## Work request
Each line of the listing must be set down exactly as it stands.

## Supplied data
• • • •

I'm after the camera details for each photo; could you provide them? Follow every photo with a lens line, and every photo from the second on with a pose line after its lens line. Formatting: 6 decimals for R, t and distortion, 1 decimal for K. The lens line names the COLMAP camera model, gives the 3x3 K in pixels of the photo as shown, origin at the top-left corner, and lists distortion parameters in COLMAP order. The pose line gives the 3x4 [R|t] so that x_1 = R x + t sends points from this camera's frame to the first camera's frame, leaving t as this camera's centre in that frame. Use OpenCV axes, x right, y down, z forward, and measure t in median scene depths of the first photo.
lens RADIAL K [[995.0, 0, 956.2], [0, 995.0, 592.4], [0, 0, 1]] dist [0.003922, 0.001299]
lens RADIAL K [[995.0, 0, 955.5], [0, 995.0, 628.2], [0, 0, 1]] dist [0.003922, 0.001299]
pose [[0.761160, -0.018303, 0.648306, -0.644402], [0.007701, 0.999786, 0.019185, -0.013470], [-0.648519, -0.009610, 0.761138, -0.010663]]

• • • •

## Response area
I'm after the camera details for each photo; could you provide them? Follow every photo with a lens line, and every photo from the second on with a pose line after its lens line. Formatting: 6 decimals for R, t and distortion, 1 decimal for K. The lens line names the COLMAP camera model, gives the 3x3 K in pixels of the photo as shown, origin at the top-left corner, and lists distortion parameters in COLMAP order. The pose line gives the 3x4 [R|t] so that x_1 = R x + t sends points from this camera's frame to the first camera's frame, leaving t as this camera's centre in that frame. Use OpenCV axes, x right, y down, z forward, and measure t in median scene depths of the first photo.
lens RADIAL K [[995.0, 0, 956.2], [0, 995.0, 592.4], [0, 0, 1]] dist [0.003922, 0.001299]
lens RADIAL K [[995.0, 0, 955.5], [0, 995.0, 628.2], [0, 0, 1]] dist [0.003922, 0.001299]
pose [[0.761160, -0.018303, 0.648306, -0.644402], [0.007701, 0.999786, 0.019185, -0.013470], [-0.648519, -0.009610, 0.761138, -0.010663]]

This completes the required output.